A festival showcasing the varied music and dances of North Eastern India will be organised in Delhi on Thursday seeking to promote the rich folk culture of the region.
Titled “Amazing North-East…Paradise Unexplored,” the festival organised by city based NGO, Life of Vision Foundation, will see over 22 artistes from the region performing the local songs and dances of the seven sisters.
“This is to give artistes from the region a platform to showcase their art and offer these dying art-forms more visibility.
“We want to promote them because they come from families where their art is their only profession.

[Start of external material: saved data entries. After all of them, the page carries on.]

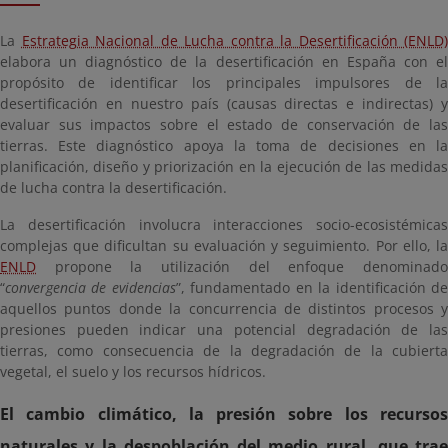
La
Estrategia Nacional de Lucha contra la Desertificación (ENLD)
elabora un diagnóstico de la desertificación en España con el
propósito de identificar los principales impulsores de la
desertificación en nuestro país (causas directas e indirectas) y
evaluar sus impactos sobre el estado de conservación de las
tierras. Este diagnóstico apoya la toma de decisiones en la
planificación, diseño y priorización en la ejecución de las medidas
de lucha contra la desertificación.
La desertificación involucra interacciones socio-ecosistémicas
complejas que dificultan su evaluación y seguimiento. Por ello, la
ENLD
propone la utilización del enfoque denominado
“
convergencia de evidencias
”, fundamentado en la identificación d
aquellos puntos donde la concurrencia de distintos procesos y
presiones pueden indicar una potencial degradación de las
tierras, como consecuencia de la degradación de la cubierta
vegetal, el suelo y los recursos hídricos.
El cambio climático, la presión sobre los recursos
naturales y la despoblación del medio rural, que trae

So, if we do not support them, they will not be able to pass it on to the next generation,” says Sumita Basu, founder of the NGO.
The evening will begin with a musical performance by a choir from Manipur and Mizoran and will be taken forward by a group of Bihu dancers and drummers from Assam.
Basu says that the performers will be dressed in their traditional wear, giving the audience a glimpse of the life that they lead in the North East.
The show will also serve as a medium to draw the audience’s attention to the hardships faced by the people living in the region and encourage more support from the citizens of the rest of the country.
“This creative stage will also be used to draw attention to our current prevailing need in the North-East,” says Basu.
Eminent dancer Sonal Mansingh and academic scholar Sanjoy Hazarika will be a part of the talk show that will discuss the challenges that the region comes across, seeking to suggest solutions that may propagate its growth.
“This event is an attempt to create platforms for North-East artistes through the medium of music, art and culture. The North Eastern culture draws its charm by virtue of the folk music that accompanies the native dances, hence the need of preservation, development and dissemination of cultural heritage of India,” says Basu.
Another festival, scheduled to be held in October will focus on the youth of the country and raise awareness about the discrimination faced by young people from North Eastern India living outside their homes.
“The next festival scheduled for October is meant for the youth and students from across the country. But, the North East region will have maximum participation. We will be talking about the plight of students who stay away from their homes,” says Basu.